Couldn’t this concentration of our country’s resources also threaten our society? Are the officials who are in charge of these so infallibly trustworthy? Haven’t there been corruption scandals involving Ministers even? Isn’t it always much more dangerous for wealth to be accumulated in a very select number of hands?

Like other self-employed colleagues and academics from Havana University have themselves pointed out, the collapse of the Soviet Union and the most-talked-about case of Russian oligarchs better explains who the main beneficiaries will be if there is a change to Cuba’s system.

It won’t be small private business owners and citizens who advocate for greater transparency and a more democratic economy, that’s for sure. The main beneficiaries will largely be these “trustworthy men” who control the country’s main companies today and make up the ranks of… Cuba’s organized vanguard and society’s leading force.

The struggle for Cuba’s private sector is still very long. There are still so many stigmas and walls that need to be knocked down. Nearly 15 days before it’s been a year since self-employment licenses were frozen, it was finally announced that it will be 5 more months until regulations that “reorganize” (and limit) this sector will come into effect. This year, we have only seen a media campaign like a new kind of Inquisition and articles which only reinforce prejudices.

As well as this legislation, state-controlled media and some of its columnists need to evolve mentally and recognize the fact that the private sector is an essential building block in constructing a better country. It’s about social, political and economic inclusion.

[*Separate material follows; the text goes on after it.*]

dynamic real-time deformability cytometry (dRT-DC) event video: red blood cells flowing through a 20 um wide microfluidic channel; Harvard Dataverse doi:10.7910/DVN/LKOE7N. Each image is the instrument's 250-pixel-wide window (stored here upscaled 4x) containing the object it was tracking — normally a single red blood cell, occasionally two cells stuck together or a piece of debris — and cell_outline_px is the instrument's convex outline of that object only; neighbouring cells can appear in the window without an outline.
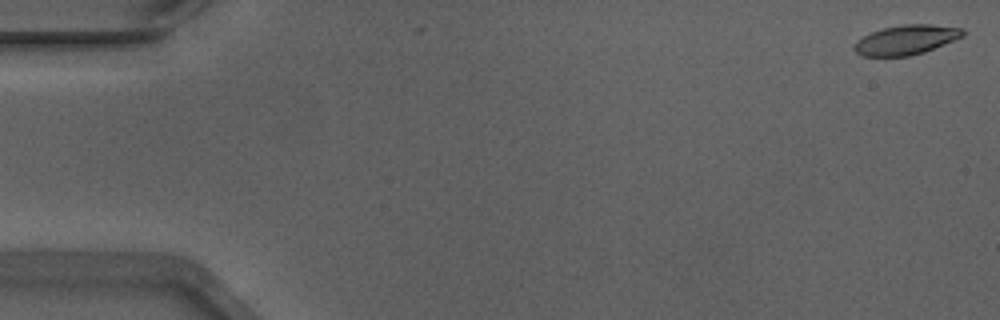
{"species": "Egyptian fruit bat (a non-hibernating species)", "species_latin": "Rousettus aegyptiacus", "temperature_condition": "warm", "stored_images_in_passage": 3, "camera_frame_rate_fps": 3000, "um_per_image_px": 0.085, "animal": {"sex": "male"}, "frame": {"image": 1, "passage_image": 1, "time_ms": 0.0, "image_size_px": [1000, 320], "cell_outline_px": [[964, 36], [924, 52], [908, 56], [864, 56], [856, 52], [852, 48], [856, 40], [872, 32], [884, 28], [904, 24], [932, 24], [964, 28]], "centroid_in_image_um": [77.02, 3.38], "position_along_channel_um": 8.0, "area_um2": 18.67}}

Building Cuba is everybody’s job.

2 thoughts on “Cuba’s Self-Employed and their “Struggle”

  • This is a very brave statement on the state hindrance to self employment, a positive force in any modern economy. I have been privileged to be a client of individuals who provided me with housing, great tourism, art and many other services. The Cuban economy can only benefit and should be encouraged. Thank you for your courage.

  • THE BROOKINGS INSTITUTE: Cuba moves backwards: New regulations likely to impede private sector growth – Richard E. Feinberg and Claudia Padrón Cueto — In a leap backwards, the Cuban government has published a massive compendium of tough new regulations governing the island’s struggling private enterprises. The new regulations are more a product of domestic Cuban politics than foreign pressures.The new regulations—the first major policy pronouncement during the administration of President Miguel Díaz-Canel—appear more focused on controlling and restricting the emerging private sector than on stimulating investment and job creation, more concerned with capping wealth accumulation than in poverty alleviation. The extensive, highly detailed regulations, which go into effect in December, read like “the revenge of the jealous bureaucrat.” Drawing on a multitude of ministries and operating at all levels—national, provincial, and municipal—interagency committees will now be empowered to authorize, inspect, and regularly report upon private businesses under their jurisdictions. The regulations are replete with astoundingly specific performance requirements and innumerable legal breaches that seem crafted to allow government officials wide discrimination to impose heavy fines (or extort bribes), suspend licenses, and even seize properties. To cite but a few such regulations: Private restaurants and guest houses must cook food at a minimum of 70 degrees Celsius for the time required for each food; day care centers must allocate at least two square meters per child, have no more than six children per attendant, and be outfitted with pristine bathroom facilities described in exquisite detail (private schools and academies are strictly prohibited); and private taxi drivers must document that they are purchasing fuel at government gas stations, rather than buying on the black market. Further, local officials can deny new licenses based on “previous analyses,” even if the proposed business plan meets all the other specifications, and can fix prices “when conditions warrant.”